When Gov. Sarah Palin was nominated for vice president, reporters were booking the next flight to Alaska. Some readers thought The Post went over Palin with a fine-tooth comb and neglected Biden. They are right; it was a serious omission.

Last week, John Zogby and filmmaker John Ziegler released the following poll:

Zogby Poll

512 Obama Voters 11/13/08-11/15/08 MOE +/- 4.4 points

97.1% High School Graduate or higher, 55% College Graduates

Results to 12 simple Multiple Choice Questions

57.4% could NOT correctly say which party controls congress (50/50 shot just by guessing)

81.8% could NOT correctly say Joe Biden quit a previous campaign because of plagiarism (25% chance by guessing)

82.6% could NOT correctly say that Barack Obama won his first election by getting opponents kicked off the ballot (25% chance by guessing)

88.4% could NOT correctly say that Obama said his policies would likely bankrupt the coal industry and make energy rates skyrocket (25% chance by guessing)

56.1% could NOT correctly say Obama started his political career at the home of two former members of the Weather Underground (25% chance by guessing).

And yet…..

Only 13.7% failed to identify Sarah Palin as the person on which their party spent $150,000 in clothes

Only 6.2% failed to identify Palin as the one with a pregnant teenage daughter

And 86.9 % thought that Palin said that she could see Russia from her “house,” even though that was Tina Fey who said that!!

Only 2.4% got at least 11 correct.

Only .5% got all of them correct. (And we “gave” one answer that was technically not Palin, but actually Tina Fey)

Watch the video at Flopping Aces. Is there ignorance equivalency on the conservative side? Sure. But when more voters- doesn't matter Republican or Democrat- know with knee-jerk speed the answer to "which candidate has the pregnant teenage daughter?" but don't know the details of William Ayers and his association to Barack Obama (it's the education reform, stupid), then I'd say the serious arm of the news media has failed to do its role in critical analysis for the sake of the people. When the media is in the tank for one party, we get Mexico.

Victor Davis Hanson:

The point is that somewhere around early to mid-2007 ABC, NBC, CBS, MSNBC, CNN, the New York Times, the Washington Post, NPR, Newsweek, Time, etc. chose to become — in the manner that they selected, emphasized, and presented their news stories — a quasi-official Obama media, or at least a quasi-official what-they-thought-Obama-was news media. Chris Matthews’ asinine statement about his investment in the success of the Obama administration was merely a crude summation of the creed of the more sober and judicious.

I don’t really think they can now pull off an Animal-Farm-like ‘two-legs were bad’, ‘now two-legs good’ complete turn-about just because they’ve taken over the manor. I do think that the media’s unprofessional lobbying for the cause of Obama — not now, but in a decade or two — will become a classic case study in any graduate class on journalistic ethics.

YOUR INSTRUCTIONS: In the text about the Zogby poll, change "Obama Voters" to "Obama supporters" and give back the part that opens with the words "512 Obama Voters" and closes with "ballot (25% chance by guessing)".

GIVEN DATA:
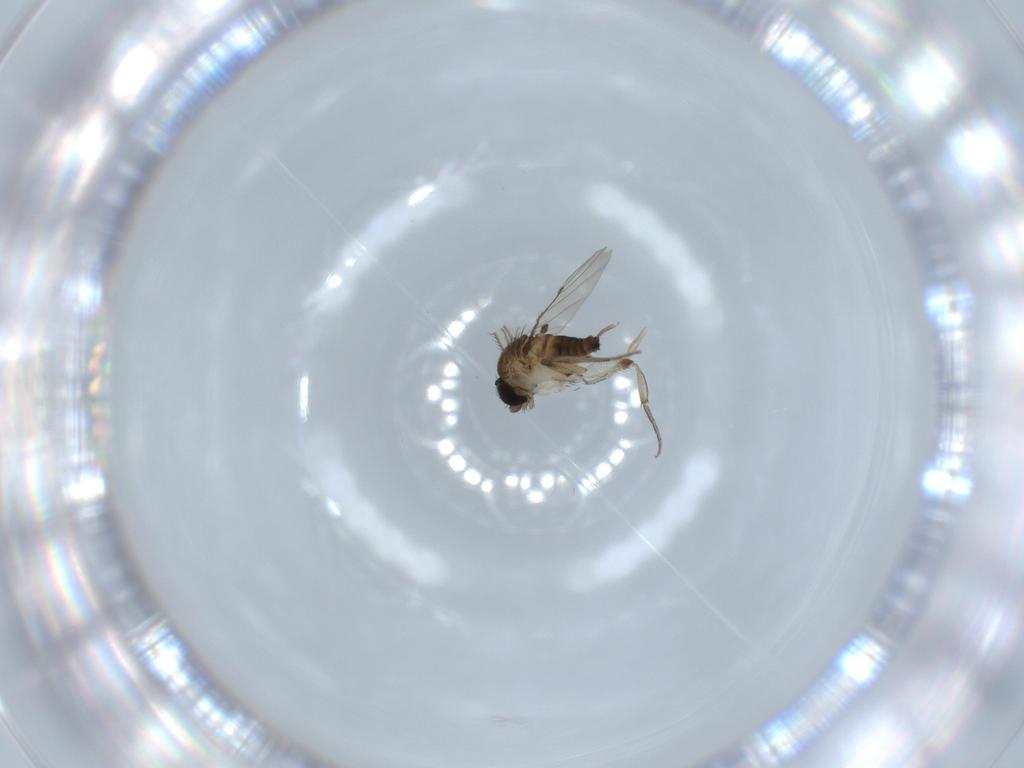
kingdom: Animalia
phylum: Arthropoda
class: Insecta
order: Diptera
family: Phoridae
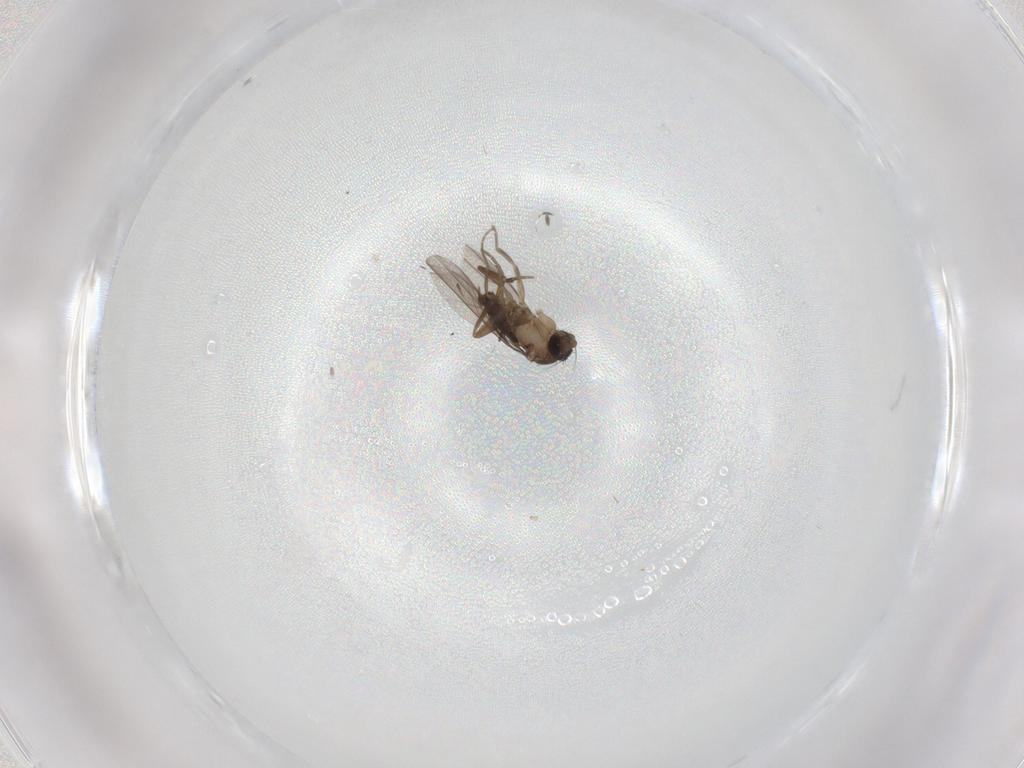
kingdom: Animalia
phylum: Arthropoda
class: Insecta
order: Diptera
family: Phoridae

FULL RESPONSE:
512 Obama supporters 11/13/08-11/15/08 MOE +/- 4.4 points

97.1% High School Graduate or higher, 55% College Graduates

Results to 12 simple Multiple Choice Questions

57.4% could NOT correctly say which party controls congress (50/50 shot just by guessing)

81.8% could NOT correctly say Joe Biden quit a previous campaign because of plagiarism (25% chance by guessing)

82.6% could NOT correctly say that Barack Obama won his first election by getting opponents kicked off the ballot (25% chance by guessing)